Listen to this story
In recent years, the debates and developments surrounding data, privacy, and big-tech, have brought up “the right to be forgotten” which essentially means that users should have the right to decide whether and when their personal data can be made inaccessible, or deleted. In the context of artificial intelligence, this means that machine learning models should be designed to forget and discard irrelevant information.
Companies like Amazon and Flipkart spend millions of dollars to build recommendation engines and the best algorithm to suggest products by tracking customer choices. A product distribution website recommending you products by accessing the information you provide to them might feel like a moderate bargain.
The idea of machine learning is essentially feeding chunks of information into a machine so that it can remember it, and produce results as you want it to. Now this information, which is called data, is one of the biggest factors that decides the efficiency and accuracy of the model. But can machines unlearn this data that they are trained on, if a controversy arises?
Though this “duty to forget” is not currently being considered to be up there with human rights, the idea still strikes as meaningful. Researchers and scientists should delve into developing methods so that machines, apart from learning, can also “unlearn” things, i.e. remove the input data and thus settle the debate about AI risking privacy.
Machine unlearning can improve data privacy by allowing machine learning models to forget sensitive information that may have been included in the training data. In some cases, personal or sensitive information may be inadvertently included in the data used to train a machine learning model. This is particularly important in fields like healthcare, where personal information must be kept private.
Researchers have been trying to find an effective and efficient way to tackle this challenge and build a “machine unlearning” algorithm. In 2020, researchers from University of Toronto and University of Wisconsin tried the SISA method to remove data primarily concerned about privacy for users. But since then, very little improvement has been made in the field.
Why is it necessary?
We’ve all heard about the Facebook controversy that erupted when the company leaked 87 million users’ personal information across the web for political advertising, resulting in a stream of lawsuits and users exiting the platform. In 2020, Facebook revealed the “clear history” button on its website, which was supposed to delete the user’s data from the website, but all it did was remove the user’s ability to check if the data is still there. It is not easy for users to delete data, for which, the access was granted to the companies or models.
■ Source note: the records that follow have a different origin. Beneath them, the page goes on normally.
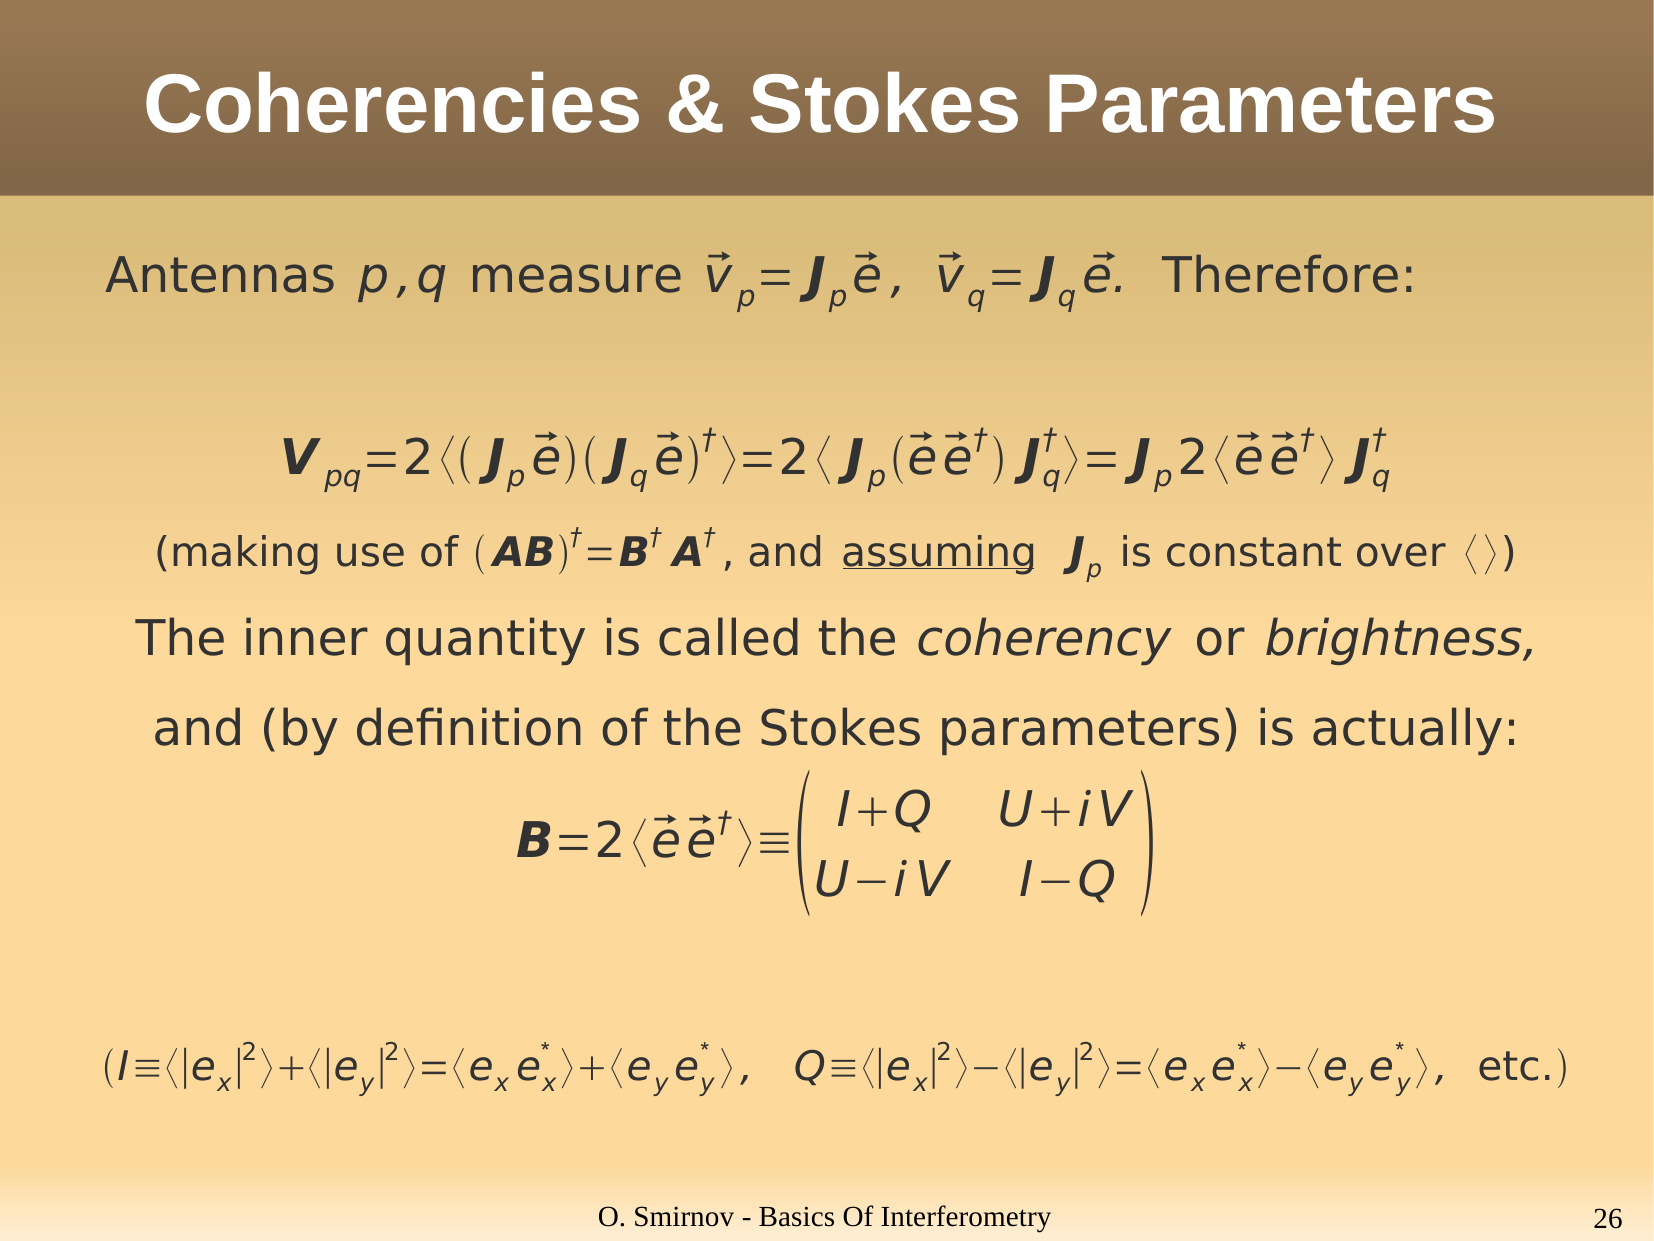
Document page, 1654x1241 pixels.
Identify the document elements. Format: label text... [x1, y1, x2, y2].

title Coherencies & Stokes Parameters [76, 0, 1565, 208]
chart [95, 225, 1576, 1099]
picture [0, 0, 1654, 1241]
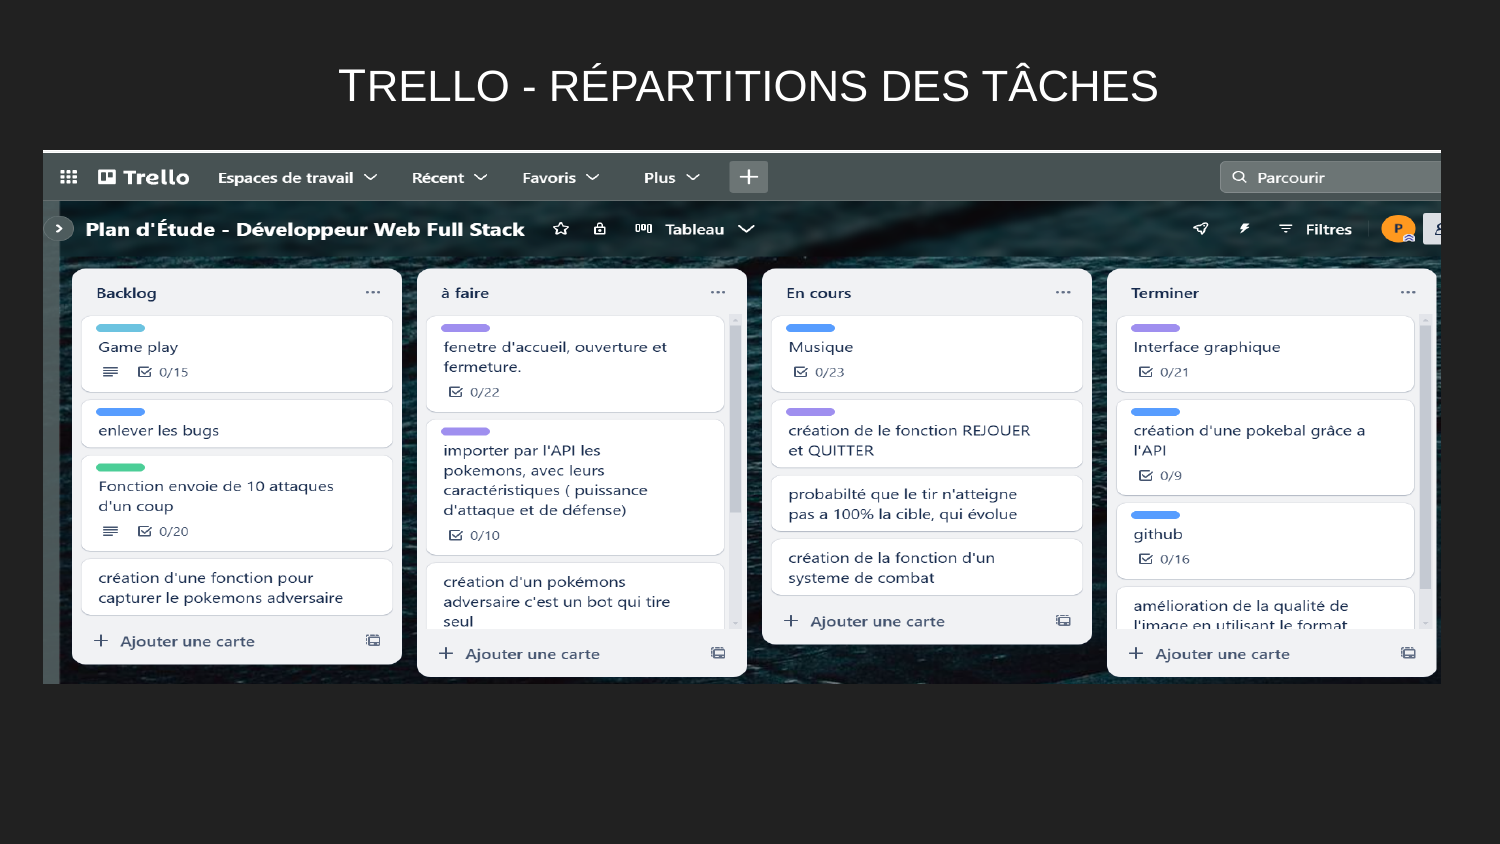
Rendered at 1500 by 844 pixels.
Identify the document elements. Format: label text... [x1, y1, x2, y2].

text_box TRELLO - RÉPARTITIONS DES TÂCHES [94, 40, 1405, 126]
picture [43, 150, 1441, 684]
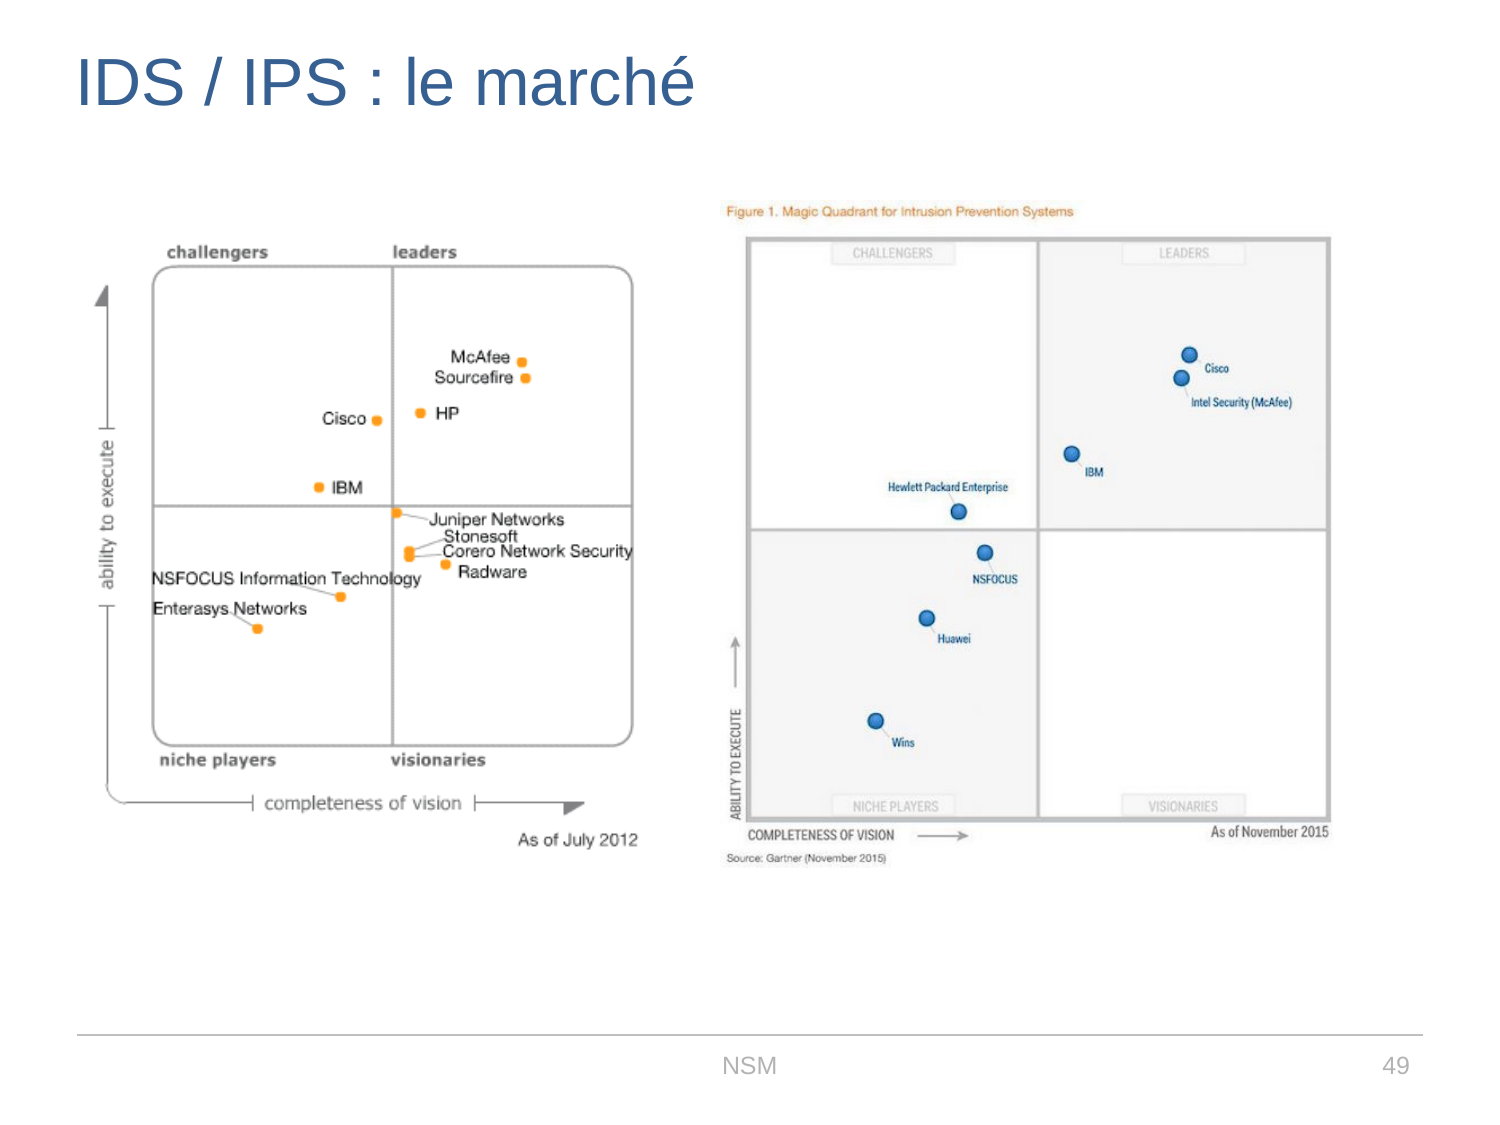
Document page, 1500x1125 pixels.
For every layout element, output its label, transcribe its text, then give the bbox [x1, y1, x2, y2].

title IDS / IPS : le marché [75, 45, 1425, 233]
picture [59, 206, 698, 861]
picture [720, 200, 1341, 870]
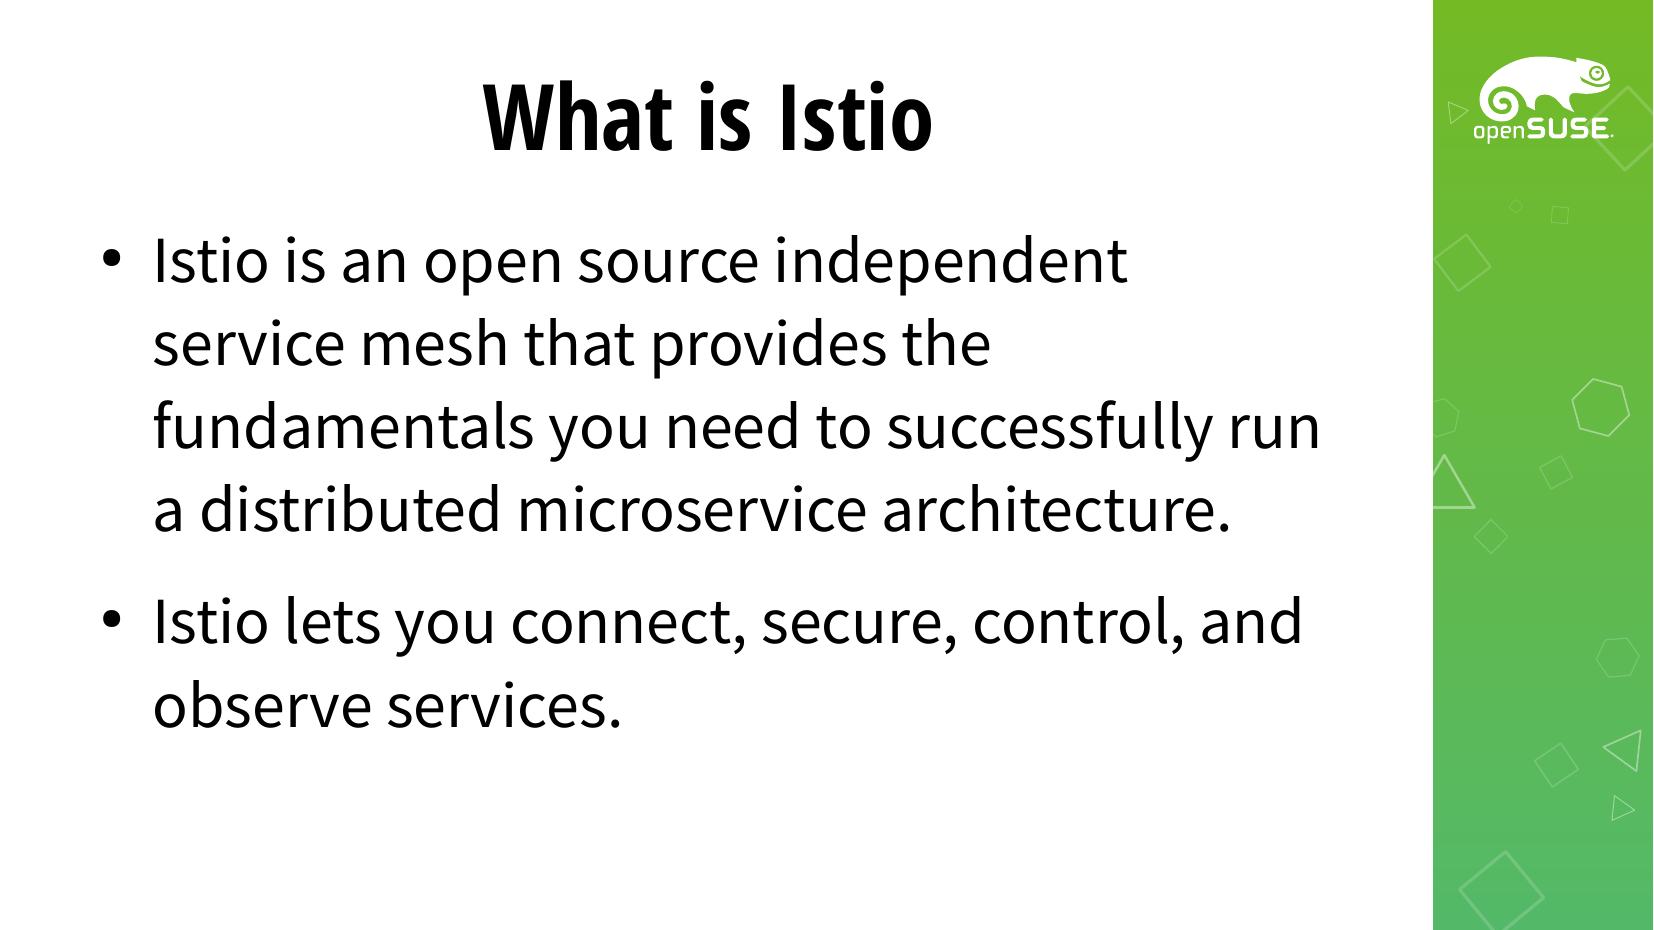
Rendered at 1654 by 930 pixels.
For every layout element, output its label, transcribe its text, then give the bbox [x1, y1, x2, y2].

list Istio is an open source independent service mesh that provides the fundamentals you need to successfully run a distributed microservice architecture. Istio lets you connect, secure, control, and observe services. [82, 217, 1336, 757]
title What is Istio [82, 37, 1336, 193]
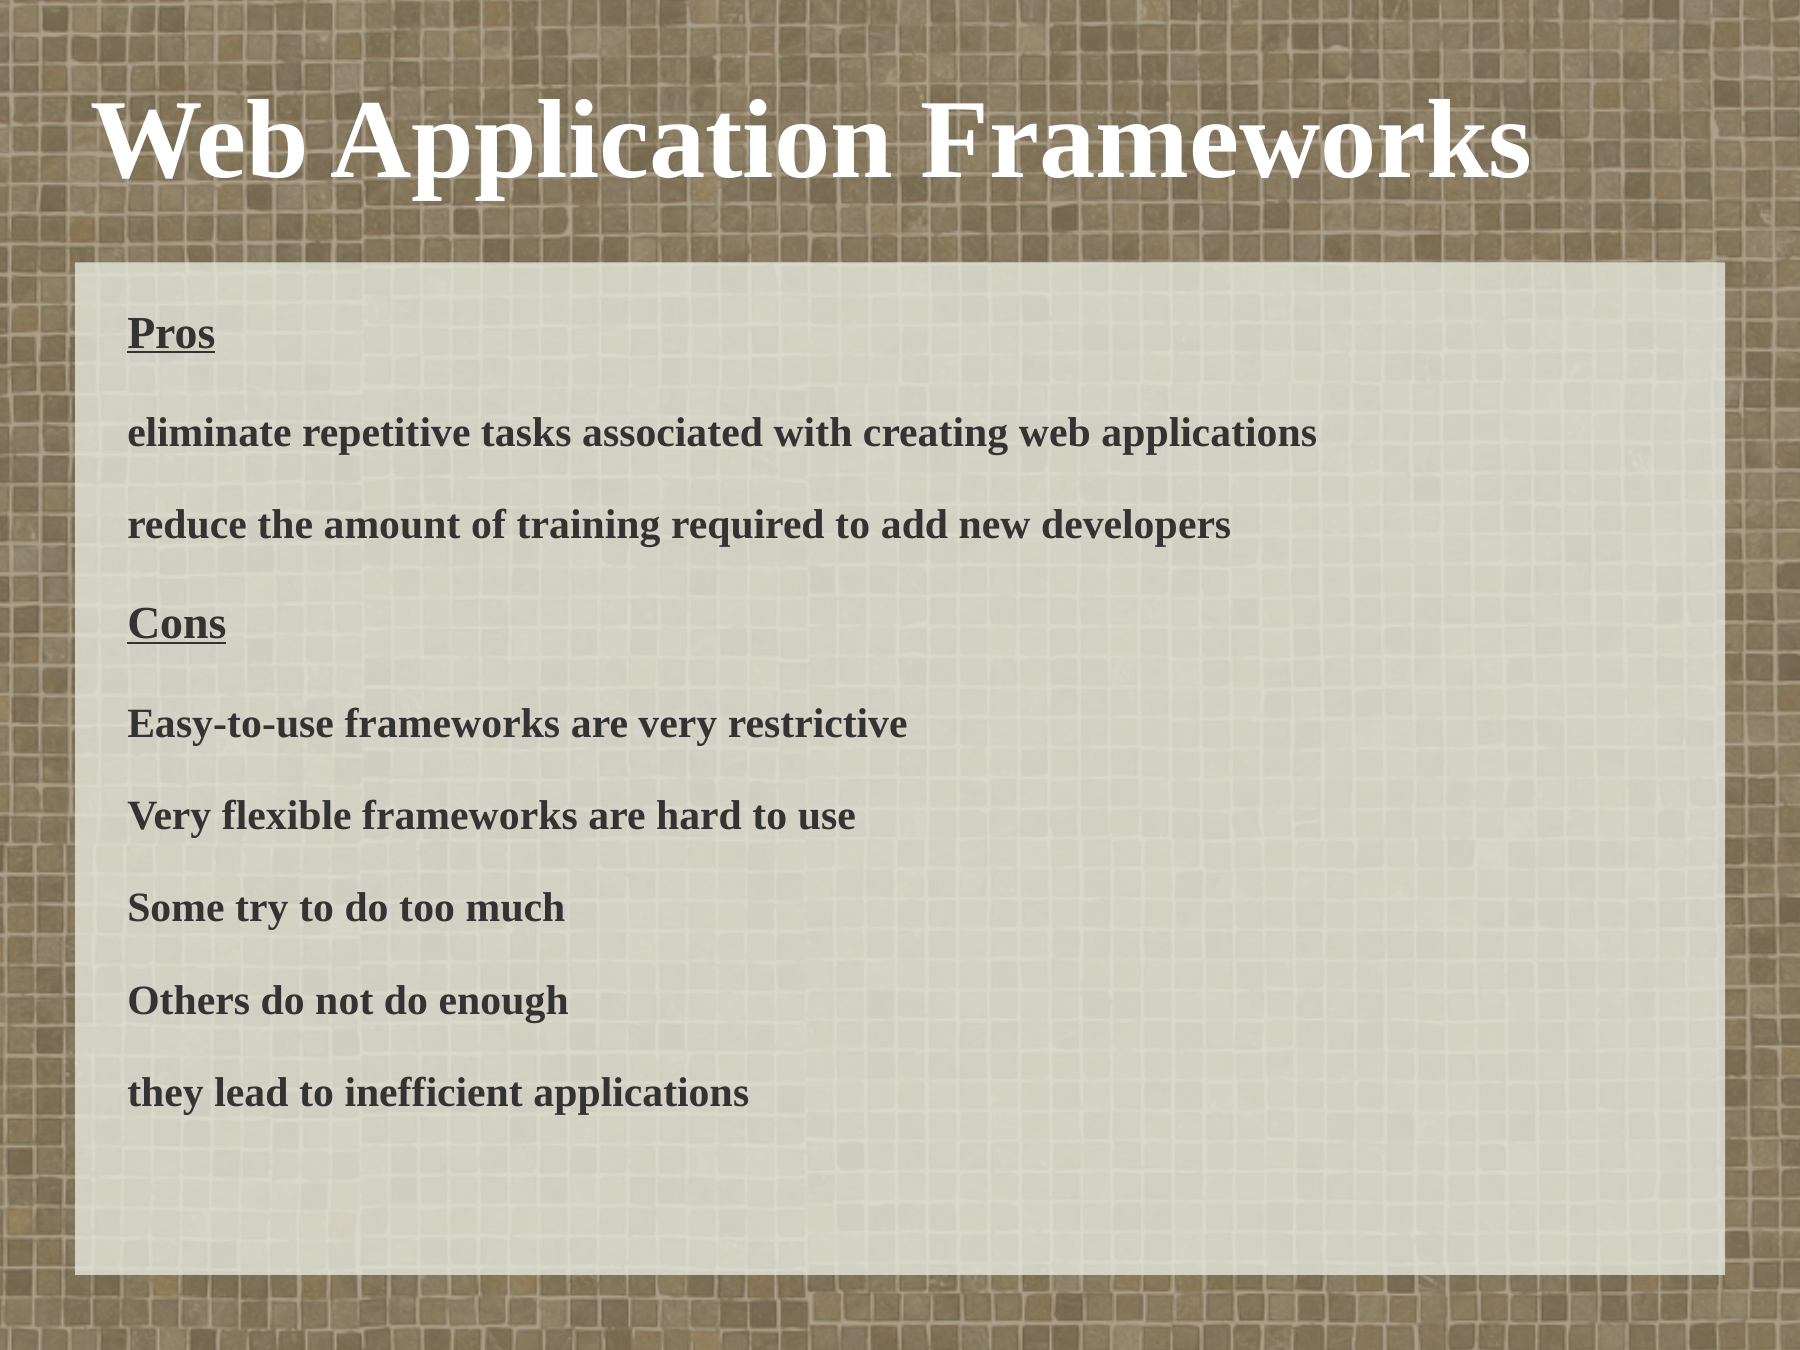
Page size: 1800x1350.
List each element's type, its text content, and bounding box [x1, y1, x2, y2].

However, removing the data that a machine is trained on is not an easy task. The concept of “machine unlearning” is to remove or reduce the training data without affecting the performance of the model. Apart from the privacy part of it, machine learning models are prone to biases that often occur because of underfitting or overfitting of data. This can result in a system that does not achieve perfect results when testing. Thus, the developers have to start from scratch, select or build another dataset, and build the model again, which proves to be a cumbersome process.
Machine unlearning is not a new topic, but is a territory that definitely needs more exploration. An important use case of machine unlearning is to remove the unwanted data from a dataset to improve the accuracy even further. For example, Amazon’s sexist recruitment system that was biassed against women when scanning their profiles, was fed on the dataset of the engineering field which is largely male-dominated. Thus, cleaning the data that it is trained on is essential to remove the bias. This is where algorithms for machine unlearning can greatly improve the models without building the model from zero.
Though the discussion about if the data that the machine learning algorithms are trained on in these websites is stored on their servers is still unsolved, the algorithms that the models are built on definitely can still access it.
The recent draft of the Digital Personal Data Protection Bill of India talks about the privacy of an individual’s data and how organisations need to delete data no longer needed. This can include the right to access, correct, or delete their personal information. It pushes the researchers in this field to make more innovations and figure out what needs to be done to delete datasets of ML models and improve the privacy of users and make models perform better.
Machine unlearning has been proven to not be an easy challenge but the approaches that have already been tested still require a lot of improvement. With the increasing regulations, policies, and parameters for machine learning models, the need for AI to unlearn things is the need of the hour.